WHAT THE TASK REQUIRES:
Return only the lines running from the top of the entries to the line with "of unremarkable human", inclusive, exactly as written.

SOURCE RECORDS:
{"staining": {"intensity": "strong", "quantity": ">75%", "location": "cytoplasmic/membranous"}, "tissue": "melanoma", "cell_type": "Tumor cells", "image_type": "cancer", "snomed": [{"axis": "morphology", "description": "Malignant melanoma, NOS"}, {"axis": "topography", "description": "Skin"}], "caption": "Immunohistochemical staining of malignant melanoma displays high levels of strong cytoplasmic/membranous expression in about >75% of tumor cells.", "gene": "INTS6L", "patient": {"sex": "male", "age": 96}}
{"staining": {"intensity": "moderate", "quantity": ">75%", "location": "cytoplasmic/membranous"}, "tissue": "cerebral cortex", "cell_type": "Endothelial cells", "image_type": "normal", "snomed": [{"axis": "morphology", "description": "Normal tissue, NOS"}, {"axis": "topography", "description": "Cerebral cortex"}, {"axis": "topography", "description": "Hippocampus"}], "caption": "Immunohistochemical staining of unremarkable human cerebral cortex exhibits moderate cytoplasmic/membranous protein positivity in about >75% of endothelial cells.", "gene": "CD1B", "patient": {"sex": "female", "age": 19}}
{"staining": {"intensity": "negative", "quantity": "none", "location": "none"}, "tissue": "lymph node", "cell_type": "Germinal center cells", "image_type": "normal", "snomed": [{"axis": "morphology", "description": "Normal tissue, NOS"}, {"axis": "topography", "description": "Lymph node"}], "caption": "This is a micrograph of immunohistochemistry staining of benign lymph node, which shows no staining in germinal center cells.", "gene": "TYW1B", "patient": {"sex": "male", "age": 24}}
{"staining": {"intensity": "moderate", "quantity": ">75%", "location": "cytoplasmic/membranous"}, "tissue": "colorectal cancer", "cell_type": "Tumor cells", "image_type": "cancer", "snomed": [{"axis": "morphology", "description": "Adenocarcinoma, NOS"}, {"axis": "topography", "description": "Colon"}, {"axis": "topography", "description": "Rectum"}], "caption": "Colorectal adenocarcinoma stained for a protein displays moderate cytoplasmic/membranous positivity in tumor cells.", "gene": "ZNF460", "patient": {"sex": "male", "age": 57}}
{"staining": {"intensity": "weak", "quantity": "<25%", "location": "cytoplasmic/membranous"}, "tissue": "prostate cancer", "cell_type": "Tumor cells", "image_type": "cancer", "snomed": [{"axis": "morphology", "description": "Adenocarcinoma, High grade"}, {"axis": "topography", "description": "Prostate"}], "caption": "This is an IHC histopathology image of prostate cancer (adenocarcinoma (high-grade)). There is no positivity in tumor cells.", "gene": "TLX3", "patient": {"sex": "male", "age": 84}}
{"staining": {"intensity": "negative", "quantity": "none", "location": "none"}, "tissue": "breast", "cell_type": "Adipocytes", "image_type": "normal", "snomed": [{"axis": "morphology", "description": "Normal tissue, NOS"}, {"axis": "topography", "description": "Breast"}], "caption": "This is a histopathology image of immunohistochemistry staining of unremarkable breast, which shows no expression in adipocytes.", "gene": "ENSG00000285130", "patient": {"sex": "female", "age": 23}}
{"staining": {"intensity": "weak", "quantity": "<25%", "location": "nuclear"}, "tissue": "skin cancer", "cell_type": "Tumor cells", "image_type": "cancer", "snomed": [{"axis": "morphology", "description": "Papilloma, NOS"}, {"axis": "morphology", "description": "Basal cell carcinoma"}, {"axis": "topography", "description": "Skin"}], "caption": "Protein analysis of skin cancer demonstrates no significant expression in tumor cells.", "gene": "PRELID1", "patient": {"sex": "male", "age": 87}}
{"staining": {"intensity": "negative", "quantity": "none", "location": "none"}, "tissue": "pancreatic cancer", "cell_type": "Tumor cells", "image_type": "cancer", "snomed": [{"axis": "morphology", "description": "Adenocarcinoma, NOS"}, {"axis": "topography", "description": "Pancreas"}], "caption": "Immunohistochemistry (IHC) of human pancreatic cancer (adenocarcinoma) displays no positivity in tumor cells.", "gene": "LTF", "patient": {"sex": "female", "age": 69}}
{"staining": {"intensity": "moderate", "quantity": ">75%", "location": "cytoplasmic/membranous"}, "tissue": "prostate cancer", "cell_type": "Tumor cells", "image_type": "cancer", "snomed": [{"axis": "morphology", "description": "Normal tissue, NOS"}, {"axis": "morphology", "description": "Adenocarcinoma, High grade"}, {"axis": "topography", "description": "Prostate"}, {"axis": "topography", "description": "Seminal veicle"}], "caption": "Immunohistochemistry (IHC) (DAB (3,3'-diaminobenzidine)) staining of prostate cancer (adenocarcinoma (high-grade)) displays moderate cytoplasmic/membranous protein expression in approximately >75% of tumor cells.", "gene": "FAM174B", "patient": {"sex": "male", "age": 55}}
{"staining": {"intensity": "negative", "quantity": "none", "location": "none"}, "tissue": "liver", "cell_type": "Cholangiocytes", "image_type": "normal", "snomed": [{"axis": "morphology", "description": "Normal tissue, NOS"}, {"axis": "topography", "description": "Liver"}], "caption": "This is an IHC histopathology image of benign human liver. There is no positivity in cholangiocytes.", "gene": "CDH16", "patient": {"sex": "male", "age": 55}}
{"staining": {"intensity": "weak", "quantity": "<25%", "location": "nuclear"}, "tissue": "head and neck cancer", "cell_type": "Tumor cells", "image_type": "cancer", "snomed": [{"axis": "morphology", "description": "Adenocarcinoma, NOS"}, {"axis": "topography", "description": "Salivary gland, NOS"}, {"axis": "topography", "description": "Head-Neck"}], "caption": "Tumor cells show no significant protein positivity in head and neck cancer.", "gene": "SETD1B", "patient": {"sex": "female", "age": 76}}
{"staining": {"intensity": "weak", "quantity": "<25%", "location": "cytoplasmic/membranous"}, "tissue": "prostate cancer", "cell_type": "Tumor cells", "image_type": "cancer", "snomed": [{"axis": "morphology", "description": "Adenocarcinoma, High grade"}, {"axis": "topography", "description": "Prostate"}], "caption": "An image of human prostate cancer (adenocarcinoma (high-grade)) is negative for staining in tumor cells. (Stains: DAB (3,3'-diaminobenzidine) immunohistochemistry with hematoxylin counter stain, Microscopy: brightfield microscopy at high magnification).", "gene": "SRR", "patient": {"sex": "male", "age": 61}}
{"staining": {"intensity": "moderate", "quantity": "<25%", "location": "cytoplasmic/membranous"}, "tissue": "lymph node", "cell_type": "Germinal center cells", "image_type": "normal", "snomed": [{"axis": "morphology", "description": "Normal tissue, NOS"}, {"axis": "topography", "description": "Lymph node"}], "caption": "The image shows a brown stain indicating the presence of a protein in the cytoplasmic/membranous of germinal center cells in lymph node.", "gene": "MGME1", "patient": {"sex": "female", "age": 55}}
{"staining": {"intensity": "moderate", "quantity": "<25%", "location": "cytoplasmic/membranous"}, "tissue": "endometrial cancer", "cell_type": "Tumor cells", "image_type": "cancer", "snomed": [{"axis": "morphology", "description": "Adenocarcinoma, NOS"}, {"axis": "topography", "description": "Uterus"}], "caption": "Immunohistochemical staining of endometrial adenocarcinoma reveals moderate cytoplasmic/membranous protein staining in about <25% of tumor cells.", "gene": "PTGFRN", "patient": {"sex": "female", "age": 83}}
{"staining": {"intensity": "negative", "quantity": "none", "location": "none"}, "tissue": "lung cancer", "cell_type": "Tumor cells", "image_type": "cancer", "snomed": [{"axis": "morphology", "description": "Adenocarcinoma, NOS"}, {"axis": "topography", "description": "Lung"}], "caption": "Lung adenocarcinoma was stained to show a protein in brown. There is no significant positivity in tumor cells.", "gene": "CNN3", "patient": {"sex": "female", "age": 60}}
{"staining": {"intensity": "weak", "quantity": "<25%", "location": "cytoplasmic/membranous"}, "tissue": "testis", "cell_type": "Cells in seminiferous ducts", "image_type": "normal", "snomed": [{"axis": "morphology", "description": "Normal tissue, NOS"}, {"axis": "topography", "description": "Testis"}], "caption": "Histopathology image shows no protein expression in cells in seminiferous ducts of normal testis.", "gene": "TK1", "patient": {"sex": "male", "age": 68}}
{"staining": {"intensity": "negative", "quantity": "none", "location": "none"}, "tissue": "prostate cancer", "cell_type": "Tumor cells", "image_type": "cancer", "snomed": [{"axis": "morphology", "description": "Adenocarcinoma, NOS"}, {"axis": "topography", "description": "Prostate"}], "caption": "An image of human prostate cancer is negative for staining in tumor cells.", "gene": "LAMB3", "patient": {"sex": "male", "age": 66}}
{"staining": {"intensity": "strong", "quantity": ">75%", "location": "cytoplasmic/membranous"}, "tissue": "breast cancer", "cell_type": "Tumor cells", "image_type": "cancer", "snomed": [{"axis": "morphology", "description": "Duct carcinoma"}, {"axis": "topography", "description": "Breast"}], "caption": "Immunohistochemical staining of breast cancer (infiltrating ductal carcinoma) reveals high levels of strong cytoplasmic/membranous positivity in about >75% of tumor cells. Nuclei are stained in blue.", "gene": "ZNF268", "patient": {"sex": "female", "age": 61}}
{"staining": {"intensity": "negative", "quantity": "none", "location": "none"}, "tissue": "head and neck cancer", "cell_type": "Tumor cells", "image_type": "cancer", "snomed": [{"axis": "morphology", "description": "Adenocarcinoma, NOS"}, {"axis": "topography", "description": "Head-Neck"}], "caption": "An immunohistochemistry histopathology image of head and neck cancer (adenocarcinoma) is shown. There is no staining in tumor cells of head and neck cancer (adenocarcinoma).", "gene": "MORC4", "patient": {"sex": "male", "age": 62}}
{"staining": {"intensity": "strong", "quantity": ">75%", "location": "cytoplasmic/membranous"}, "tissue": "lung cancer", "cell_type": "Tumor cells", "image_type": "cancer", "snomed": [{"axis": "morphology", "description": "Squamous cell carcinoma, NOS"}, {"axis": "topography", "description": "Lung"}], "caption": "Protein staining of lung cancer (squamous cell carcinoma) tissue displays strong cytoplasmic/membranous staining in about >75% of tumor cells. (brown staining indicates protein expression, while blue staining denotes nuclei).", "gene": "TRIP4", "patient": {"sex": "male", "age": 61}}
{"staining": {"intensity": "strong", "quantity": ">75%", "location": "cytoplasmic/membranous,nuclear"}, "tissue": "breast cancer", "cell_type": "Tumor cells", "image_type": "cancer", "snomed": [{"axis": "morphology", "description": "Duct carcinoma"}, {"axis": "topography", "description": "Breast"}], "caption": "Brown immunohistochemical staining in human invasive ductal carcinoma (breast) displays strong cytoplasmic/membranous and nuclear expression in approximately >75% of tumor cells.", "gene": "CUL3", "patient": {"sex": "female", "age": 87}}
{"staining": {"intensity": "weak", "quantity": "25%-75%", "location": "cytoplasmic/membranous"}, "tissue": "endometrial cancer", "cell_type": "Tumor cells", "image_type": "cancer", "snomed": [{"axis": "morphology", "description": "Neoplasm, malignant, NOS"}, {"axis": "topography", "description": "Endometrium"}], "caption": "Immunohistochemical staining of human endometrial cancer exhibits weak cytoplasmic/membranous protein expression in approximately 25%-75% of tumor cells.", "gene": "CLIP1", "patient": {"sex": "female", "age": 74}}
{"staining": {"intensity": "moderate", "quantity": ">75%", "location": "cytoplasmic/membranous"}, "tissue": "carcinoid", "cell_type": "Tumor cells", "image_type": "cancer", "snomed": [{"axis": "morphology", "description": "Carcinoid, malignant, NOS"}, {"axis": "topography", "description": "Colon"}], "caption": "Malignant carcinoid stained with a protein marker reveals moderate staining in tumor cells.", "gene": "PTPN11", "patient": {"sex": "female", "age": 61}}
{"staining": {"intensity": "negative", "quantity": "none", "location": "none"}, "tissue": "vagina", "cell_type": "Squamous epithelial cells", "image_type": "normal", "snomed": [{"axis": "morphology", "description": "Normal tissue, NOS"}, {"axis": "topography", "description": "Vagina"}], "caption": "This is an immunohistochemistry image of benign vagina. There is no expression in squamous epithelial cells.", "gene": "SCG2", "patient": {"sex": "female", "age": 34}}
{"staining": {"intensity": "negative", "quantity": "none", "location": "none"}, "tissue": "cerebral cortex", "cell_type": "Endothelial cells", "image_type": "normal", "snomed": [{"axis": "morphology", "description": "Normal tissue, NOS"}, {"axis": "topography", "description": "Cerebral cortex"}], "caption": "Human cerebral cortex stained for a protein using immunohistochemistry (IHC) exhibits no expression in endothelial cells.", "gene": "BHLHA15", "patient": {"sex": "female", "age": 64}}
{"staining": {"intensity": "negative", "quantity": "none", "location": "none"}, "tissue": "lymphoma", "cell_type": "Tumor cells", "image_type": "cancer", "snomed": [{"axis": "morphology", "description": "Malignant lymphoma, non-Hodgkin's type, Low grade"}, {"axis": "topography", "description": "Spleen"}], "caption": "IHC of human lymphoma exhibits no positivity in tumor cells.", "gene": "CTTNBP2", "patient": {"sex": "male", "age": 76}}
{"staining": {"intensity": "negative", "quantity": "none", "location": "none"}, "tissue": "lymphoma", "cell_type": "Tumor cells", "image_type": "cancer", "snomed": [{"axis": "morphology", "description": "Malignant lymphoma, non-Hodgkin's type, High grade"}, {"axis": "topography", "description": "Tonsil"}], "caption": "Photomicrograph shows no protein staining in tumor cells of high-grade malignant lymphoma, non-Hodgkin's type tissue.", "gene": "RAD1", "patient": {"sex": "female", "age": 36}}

SOLVED PROBLEM:
{"staining": {"intensity": "strong", "quantity": ">75%", "location": "cytoplasmic/membranous"}, "tissue": "melanoma", "cell_type": "Tumor cells", "image_type": "cancer", "snomed": [{"axis": "morphology", "description": "Malignant melanoma, NOS"}, {"axis": "topography", "description": "Skin"}], "caption": "Immunohistochemical staining of malignant melanoma displays high levels of strong cytoplasmic/membranous expression in about >75% of tumor cells.", "gene": "INTS6L", "patient": {"sex": "male", "age": 96}}
{"staining": {"intensity": "moderate", "quantity": ">75%", "location": "cytoplasmic/membranous"}, "tissue": "cerebral cortex", "cell_type": "Endothelial cells", "image_type": "normal", "snomed": [{"axis": "morphology", "description": "Normal tissue, NOS"}, {"axis": "topography", "description": "Cerebral cortex"}, {"axis": "topography", "description": "Hippocampus"}], "caption": "Immunohistochemical staining of unremarkable human cerebral cortex exhibits moderate cytoplasmic/membranous protein positivity in about >75% of endothelial cells.", "gene": "CD1B", "patient": {"sex": "female", "age": 19}}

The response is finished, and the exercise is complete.